In 20 minutes of looking, I could not find much about aspartate as a loose ion. In the small amounts that you’d get from lithium aspartate, it might be the same “drop in the bucket” as with carbonate, because it’s an amino acid, we eat it in protein all the time.
But cysteine is an amino acid also, and it quite clearly has effects on mood and anxiety (read about n-acetylcysteine, the more absorbable form). So again, just like the orotate approach, once you leave prescription lithium carbonate, with which we have nearly 50 years of experience, we’re in unexplored territory, as best I can tell.
Yes, there are other products out there like potassium aspartate. But I did not come up with known, tested, routinely used medications that use aspartate (I could be missing them, there could be many I don’t know about).
For now, I think perhaps the safest route is to use low-dose prescription lithium in the hands of someone who knows what they’re doing with it. But I know that’s easy to say, while accessing such a person, and paying for it, is perhaps not easy at all, for many people.
Hold on a minute, though. Microdose lithium may not pose much risk to kidneys. But lithium commonly causes thyroid problems (usually getting too low, “hypothyroid”; rarely getting too high, “hyperthyroid”).
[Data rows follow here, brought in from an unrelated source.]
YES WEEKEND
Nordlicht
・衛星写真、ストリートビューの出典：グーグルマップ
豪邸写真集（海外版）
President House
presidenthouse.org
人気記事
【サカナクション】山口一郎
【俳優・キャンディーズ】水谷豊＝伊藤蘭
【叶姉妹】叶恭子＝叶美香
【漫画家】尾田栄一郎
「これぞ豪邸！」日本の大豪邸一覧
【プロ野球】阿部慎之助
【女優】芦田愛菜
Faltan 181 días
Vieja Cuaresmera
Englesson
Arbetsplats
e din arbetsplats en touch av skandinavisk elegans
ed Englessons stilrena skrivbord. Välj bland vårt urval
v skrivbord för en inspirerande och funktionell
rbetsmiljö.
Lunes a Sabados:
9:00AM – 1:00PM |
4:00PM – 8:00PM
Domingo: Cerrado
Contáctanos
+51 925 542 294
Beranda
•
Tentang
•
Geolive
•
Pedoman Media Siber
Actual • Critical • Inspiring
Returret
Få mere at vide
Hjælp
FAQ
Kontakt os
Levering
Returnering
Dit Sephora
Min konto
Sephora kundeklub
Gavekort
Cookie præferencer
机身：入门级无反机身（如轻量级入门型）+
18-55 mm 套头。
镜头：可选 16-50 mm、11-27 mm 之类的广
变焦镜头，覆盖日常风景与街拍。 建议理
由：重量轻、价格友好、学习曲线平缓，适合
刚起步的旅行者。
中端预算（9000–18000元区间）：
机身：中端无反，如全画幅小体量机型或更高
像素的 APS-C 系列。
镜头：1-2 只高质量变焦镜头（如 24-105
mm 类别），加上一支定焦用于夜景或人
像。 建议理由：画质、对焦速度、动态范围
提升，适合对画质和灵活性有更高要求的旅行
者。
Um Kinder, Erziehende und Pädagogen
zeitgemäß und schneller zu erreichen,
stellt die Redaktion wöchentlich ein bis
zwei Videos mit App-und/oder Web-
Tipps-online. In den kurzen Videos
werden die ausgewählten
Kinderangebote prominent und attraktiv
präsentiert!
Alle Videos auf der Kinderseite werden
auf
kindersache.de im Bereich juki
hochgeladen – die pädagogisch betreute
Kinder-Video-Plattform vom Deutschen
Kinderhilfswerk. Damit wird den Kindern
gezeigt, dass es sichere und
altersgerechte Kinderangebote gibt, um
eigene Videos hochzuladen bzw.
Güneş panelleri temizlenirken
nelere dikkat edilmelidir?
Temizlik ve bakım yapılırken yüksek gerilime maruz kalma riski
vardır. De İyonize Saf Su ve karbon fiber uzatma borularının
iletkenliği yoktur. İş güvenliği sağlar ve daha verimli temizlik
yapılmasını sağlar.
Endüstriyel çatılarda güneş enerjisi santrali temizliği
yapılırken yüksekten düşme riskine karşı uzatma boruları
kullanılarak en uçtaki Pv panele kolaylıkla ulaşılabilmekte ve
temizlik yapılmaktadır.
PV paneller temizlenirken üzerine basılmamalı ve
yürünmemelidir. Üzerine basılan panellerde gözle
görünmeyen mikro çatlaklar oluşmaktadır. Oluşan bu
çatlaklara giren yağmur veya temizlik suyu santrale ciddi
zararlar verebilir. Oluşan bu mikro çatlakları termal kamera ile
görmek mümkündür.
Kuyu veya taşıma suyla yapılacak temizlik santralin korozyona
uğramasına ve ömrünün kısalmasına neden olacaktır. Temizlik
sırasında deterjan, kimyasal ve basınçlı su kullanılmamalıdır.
One person in 10 develops this problem at standard bipolar-treatment doses. And it’s far more common in women than in men, which means the risk for women is even higher, more like one woman in 5, or even one in 3.
So, what would lithium orotate do to your thyroid state? As far as I know, this too has never been studied (despite all the lithium orotate flying around out there). Maybe 300 micrograms poses very low risk (recall that was the dose in the microdose Brazilian study); but once someone get ups into the 300 milligram range, she definitely needs thyroid testing.
Safety of high-dose orotate
A high-dose lithium orotate pill (e.g. 120 mg per pill; many contain far less) has 5 times less than less lithium in it than the lowest dose of prescription lithium (carbonate). You’d have to take a lot of orotate to get much lithium. An overdose of lithium orotate produced a sub-therapeutic blood level. Pauze’ However, safety of lithium depends on your kidney function. If that was poor, even the amount of lithium in the internet orotate forms could be dangerous.
For my patients with MCI (minimal cognitive impairment), I’m checking their kidney function and in several cases prescribing lithium. This is based on the two Brazilian studies. And it’s based on the basic science behind these trials, which is substantial and also suggests this approach ought to help. And because very-low-dose lithium is easier to use safely than full-dose lithium.
Could someone just start taking lithium orotate for the same reasons? I can see why someone would be tempted: get lithium’s potential brain benefits, no doctors, no blood tests. How big a dose can one take safely in this fashion? Unknown. Is it safer to use lithium carbonate, say 150 mg, the lowest available prescription dose, than to mess with orotate, which is so untested? I think maybe so: at least that way you can get your kidney and your thyroid checked too.
Lastly, does it accomplish anything to take tiny-dose lithium, like they used in the first Brazilian study? Now there’s something I’d love to know, and when someone repeats that study, if they get the same result, I’d think nearly everyone would want a 300 mcg pill. Or come to Ashland, Oregon and have a sip from the public fountain once a day.